Art requires labor. It requires years of testing, trying, seeing, asking, peeking, being, and creating. It requires self-critique, global awareness, cultural exposure, daily action and consistent progress.
Art requires seeds, tools, and visions.
Art requires seconds, minutes, days, weeks, months, and years passed by.
Art costs the artist their lives. Both as a form of compulsion but also in the form of an eternal force, a thread throughout history of humanity expressing its collective self and communicating around what life is and what it means to be a person.
When you pay for a piece of art – you are paying for all of that.
The creative experiments gone awry, the anguish of perfection, the process of discovery, and the development of an artistic voice. Quite frankly, the fact that any art at all can be purchased for less than a few hundred dollars is totally amazing in such context.
If this is the case, our society needs to drastically shift the way we think about art, the way we compensate artists, the models we build for including art in our world, and the way we redefine the value of art in our culture and communities.

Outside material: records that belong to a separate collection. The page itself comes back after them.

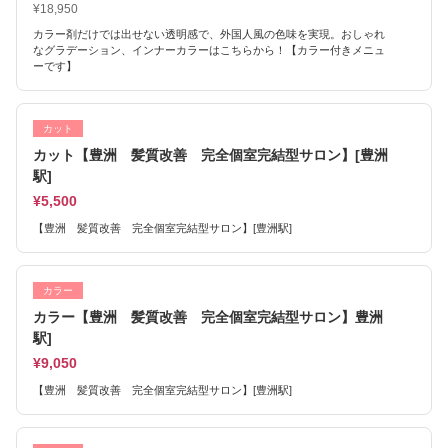
¥18,950
カラー剤だけでは出せない透明感で、外国人風の色味を実現。おしゃれ
なグラデーション、インナーカラーはこちらから！【カラー付きメニュ
ーです】
カット
カット【豊洲 髪質改善 完全個室完結型サロン】[豊洲
駅]
¥5,500
【豊洲 髪質改善 完全個室完結型サロン】[豊洲駅]
カラー
カラー【豊洲 髪質改善 完全個室完結型サロン】豊洲
駅]
¥9,050
【豊洲 髪質改善 完全個室完結型サロン】[豊洲駅]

Dispelling and expelling the exposure paradigm in art is essential to that progress.
Am I right? I’m not sure, but I highly doubt if anyone has ever walked into a dentist’s office and said, “I have no money, and I don’t intend to pay you… necessarily, but I know your work will help me, so how about I just tell a few people that you do solid dental work and we call it a deal – cool?”
I mean, it’s asinine. There is no way in hell this exposure paradigm would work or would even be suggested in literally every other industry, product or service in the world.
What’s really happening here, though?
What’s happening is, the curator, organizer, or producer of the event wants, and more importantly knows, that they need the artist’s contribution to make the production special, fun, creative, vibrant, alive, engaging, exciting, worth-talking-about, etc etc etc.
In essence, they have no event without the artist.
At IPaintMyMind, we believe that working artists, as in, artists with a track record of sales and professional work should always be compensated for their work, unless the artist feels it right to donate to a cause they believe in or support. This does not mean adding some quasi-cause component on the end of a money-making venture, only to reduce the artist’s compensation package. It’s about having skin in the game and sharing the upside.
The Coffee Shop Model
You can see where coffee shops can be in a bind, but I also think it’s really gotten away from us, to the point where artists are presenting entire gallery shows in coffee shops without any guaranteed compensation. Oftentimes the ‘exposure paradigm’ gets lumped into this model because sans cash, it’s really all they can offer.
I don’t think this trend will cease, but there are a few things well-meaning coffee shops could do to more fully support the artists who display entire collections of finished, oftentimes framed artwork, without pay.
1) Share a % of tips for the duration of the show run with the artist
2) Promote a small % discount for the artists online sales with a special discount code to your customers both in-store and online
3) Purchase 1-2 pieces of art from each artist you invite into your coffee shop and slowly create your own rotating art collection!
4) Free coffee for the artist the entire time their art is on display.